Yes, in the end, we are viewing our own bodies, our own selves. We may look in the mirror and see the plastic that we’ve become, the plastic that we consume. “Our bodies will have become remains.” What remains of our society, if we cannot honor the dead? If indeed the “body is the house of the soul,” we clearly choose to be bereft of this connectedness by treating these exhibits as mere edutainment.

The question of consent (“these polymer persons did not grant permission for their bodies to be displayed after death”) in this situation is paramount and formidable.
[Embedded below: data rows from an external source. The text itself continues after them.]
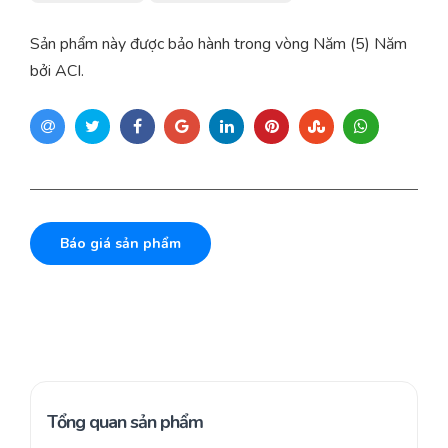
Sản phẩm này được bảo hành trong vòng Năm (5) Năm
bởi ACI.
Báo giá sản phẩm
Tổng quan sản phẩm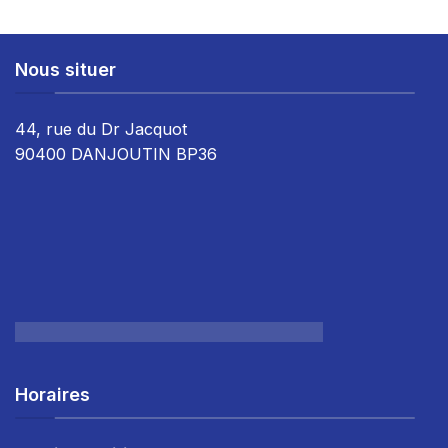
Nous situer
44, rue du Dr Jacquot
90400 DANJOUTIN BP36
Horaires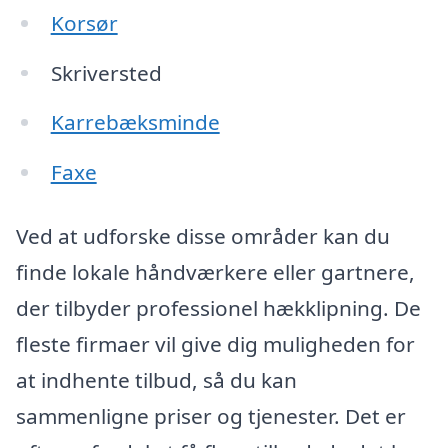
Korsør
Skriversted
Karrebæksminde
Faxe
Ved at udforske disse områder kan du
finde lokale håndværkere eller gartnere,
der tilbyder professionel hækklipning. De
fleste firmaer vil give dig muligheden for
at indhente tilbud, så du kan
sammenligne priser og tjenester. Det er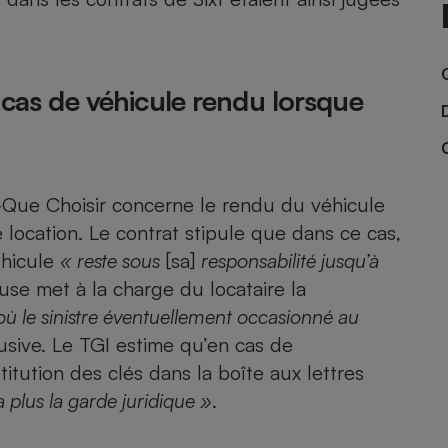
- Ustensile
 cas de véhicule rendu lorsque
Foie gras
Aide auditive
r
Assurance vie
-Que Choisir concerne le rendu du véhicule
location. Le contrat stipule que dans ce cas,
Poêle à granulés
éhicule
« reste sous
[sa]
responsabilité jusqu’à
gne - Comment choisir une
lle de champagne
ause met à la charge du locataire la
en ligne
ù le sinistre éventuellement occasionné au
Ordinateur portable
sive. Le TGI estime qu’en cas de
Crème solaire
Lave-vaisselle
itution des clés dans la boîte aux lettres
a plus la garde juridique »
.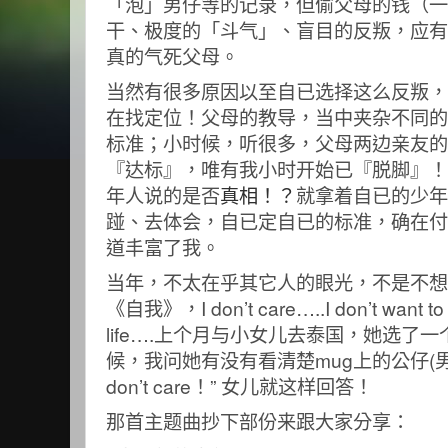
「泡」男仔等的记录，但偷父母的钱（一
干、极度的「斗气」、盲目的反叛，应有
真的气死父母。
当然有很多原因以至自已选择这么反叛，
在找定位！父母的教导，当中夹杂不同的
标准；小时候，听很多，父母两边亲友的
『达标』，唯有我小时开始已『脱脚』！
年人说的是否
真相！？
就拿着自已的少年
踫、去体会，自已定自已的标准，确在付
道丰富了我。
当年，不太在乎其它人的眼光，不是不想
《自我》，I don’t care…..I don’t want to g
life….上个月与小女儿去泰国，她选了
候，我问她有没有看清楚mug上的公仔(男的
don’t care！” 女儿就这样回答！
那首主题曲抄下部份来跟大家分享：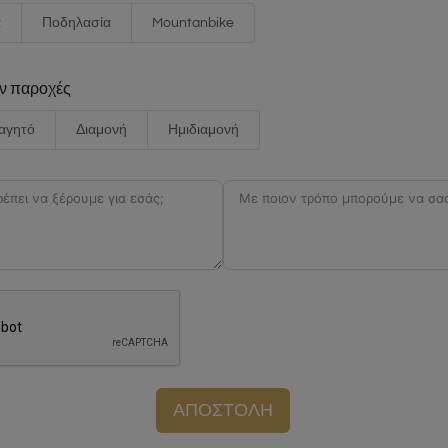
α
Ποδηλασία
Mountanbike
ον παροχές
αγητό
Διαμονή
Ημιδιαμονή
ΑΠΟΣΤΟΛΗ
That these bodies, unidentifiable by name or origin, have become public figures may be a cruel and unusual punishment that they in life certainly could not have foreseen. We have a choice: to act responsibly and look away, or to gawk in astonishment.

Chau Nguyen, M.D.
Los Angeles, California


Exit No Exit

David Lehman declares that existentialism is dead, leaving behind only its “faded glamour,” holding the Age of Aquarius, Vietnam, and deconstruction responsible for its demise. Despite recognizing it as an “action philosophy,” a “survivor’s answer to nihilistic despair,” Lehman nonetheless reduces it to a life style, not a philosophy of life.

I will not address the impact of deconstruction with its moral ambiguities. I will suggest, however, that the protests against the Vietnam War demonstrated the vitality of existentialism in the ’60s and its relevance for today. While existential­ism is marked by the realization of one’s own “contingency,” nevertheless it insists on the recognition that each of us as individuals is responsible for what we do, for who we are, the way we face and deal with the world.

The activation of today’s generation of students in the Obama campaign indicates that, like their activist forebears of the ’60s, they are recognizing, like good existentialists, that they are capable and responsible for making their own histories and that of the world. Lehman’s elegiac lament for existentialism is premature.

Gustin L. Reichbach
Brooklyn, New York


A Dangerous Weapon

In his review of Louis P. Masur’s The Soiling of Old Glory, Andy Grundberg mentions “Eddie Adams’s image of Vietnamese General Loan executing a man on a Saigon street.” In The Sixties Unplugged, historian Gerard J. DeGroot writes, “What the [Adams] photo did not show was that the victim had earlier murdered one of Loan’s aides, the aide’s wife, and all of his children. (A photo on the same page [of The New York Times with the photo of General Loan] showed a Republic of Vietnam officer holding the body of his daughter, recently executed by the Viet Cong. That photo was quickly forgotten.)”

Perhaps Grundberg astutely selected Adams’s image for the same reason Masur selected Stanley Forman’s “Old Glory” image, as Grundberg wrote, to challenge “our ability to reasonably interpret what we see.”